::: DATA PROVIDED :::

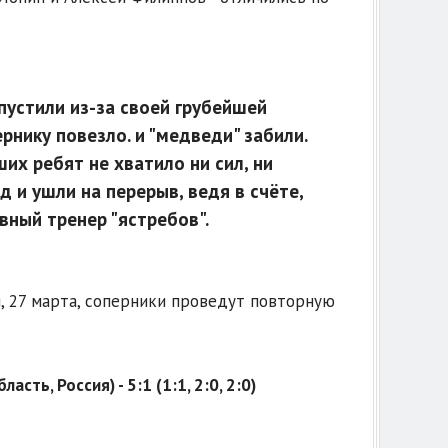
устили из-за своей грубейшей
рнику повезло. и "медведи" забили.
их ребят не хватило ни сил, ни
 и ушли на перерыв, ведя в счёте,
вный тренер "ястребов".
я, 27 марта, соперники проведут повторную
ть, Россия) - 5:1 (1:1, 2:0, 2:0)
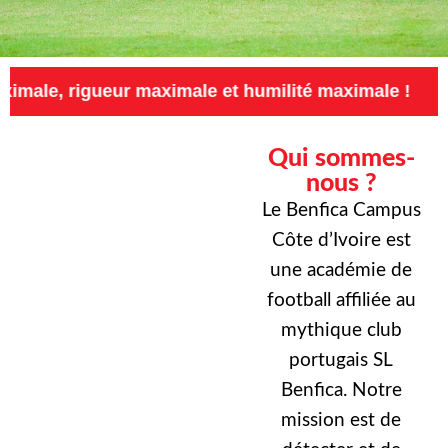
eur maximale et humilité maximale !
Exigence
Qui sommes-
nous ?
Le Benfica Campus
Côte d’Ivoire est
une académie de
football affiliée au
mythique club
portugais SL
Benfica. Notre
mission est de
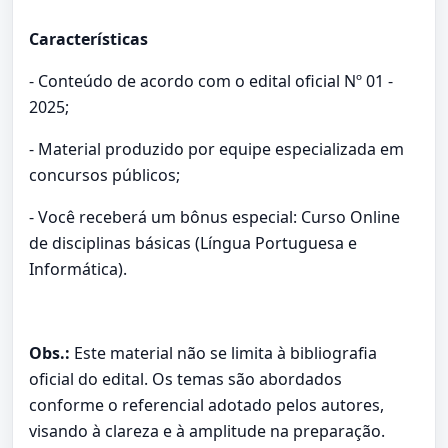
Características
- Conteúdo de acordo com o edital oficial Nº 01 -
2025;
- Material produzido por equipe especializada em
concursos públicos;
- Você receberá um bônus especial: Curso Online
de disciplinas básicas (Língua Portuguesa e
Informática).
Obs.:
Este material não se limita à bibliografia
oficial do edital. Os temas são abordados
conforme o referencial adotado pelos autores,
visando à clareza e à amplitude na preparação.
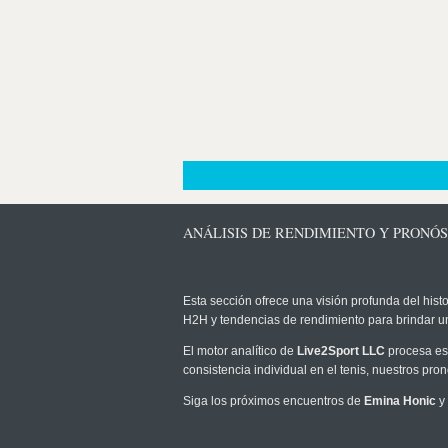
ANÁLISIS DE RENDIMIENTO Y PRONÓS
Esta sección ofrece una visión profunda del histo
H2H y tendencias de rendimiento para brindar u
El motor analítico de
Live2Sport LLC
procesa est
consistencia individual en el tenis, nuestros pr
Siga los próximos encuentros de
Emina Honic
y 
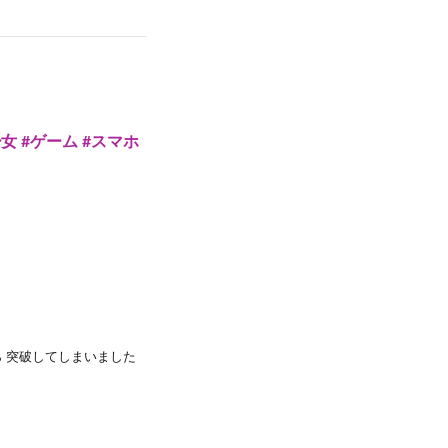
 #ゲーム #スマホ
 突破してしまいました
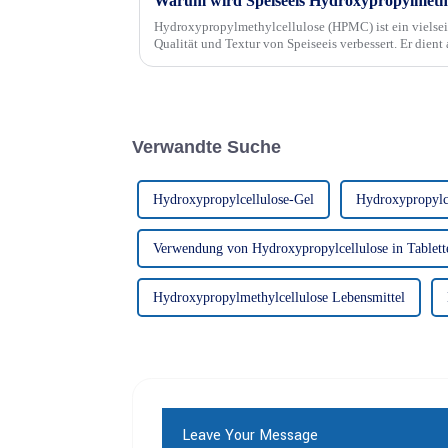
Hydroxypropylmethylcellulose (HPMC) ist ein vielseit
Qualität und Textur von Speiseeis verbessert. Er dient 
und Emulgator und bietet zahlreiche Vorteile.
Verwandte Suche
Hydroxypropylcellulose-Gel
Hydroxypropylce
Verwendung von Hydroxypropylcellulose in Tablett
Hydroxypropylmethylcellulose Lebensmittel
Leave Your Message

:::
::: DATA PROVIDED :::

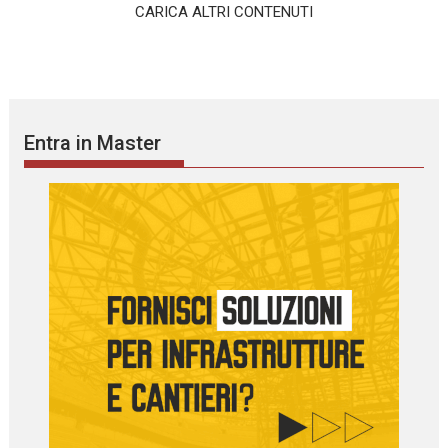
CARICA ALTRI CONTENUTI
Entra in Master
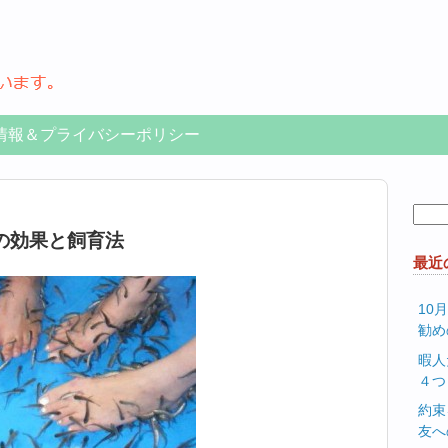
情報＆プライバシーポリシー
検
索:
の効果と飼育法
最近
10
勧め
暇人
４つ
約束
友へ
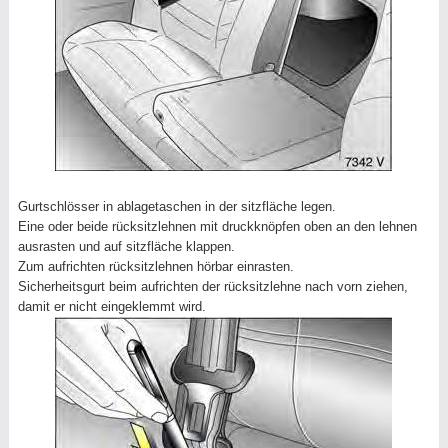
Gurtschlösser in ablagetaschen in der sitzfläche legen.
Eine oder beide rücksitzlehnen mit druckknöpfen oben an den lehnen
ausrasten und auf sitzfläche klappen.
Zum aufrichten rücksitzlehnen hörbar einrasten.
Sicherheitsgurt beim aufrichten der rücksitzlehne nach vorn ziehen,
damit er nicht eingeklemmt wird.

:::
::: DATA PROVIDED :::

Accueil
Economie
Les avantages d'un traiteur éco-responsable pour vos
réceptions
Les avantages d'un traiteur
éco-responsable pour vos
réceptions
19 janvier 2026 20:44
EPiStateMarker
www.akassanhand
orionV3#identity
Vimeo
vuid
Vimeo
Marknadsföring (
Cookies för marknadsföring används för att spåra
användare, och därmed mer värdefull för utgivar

:::

### WHAT THIS TASK INVOLVES:
Reading through the preceding records, tally each line that holds the word "traiteur" and give the tally by itself.

### SOLUTION TO THE PROBLEM:
2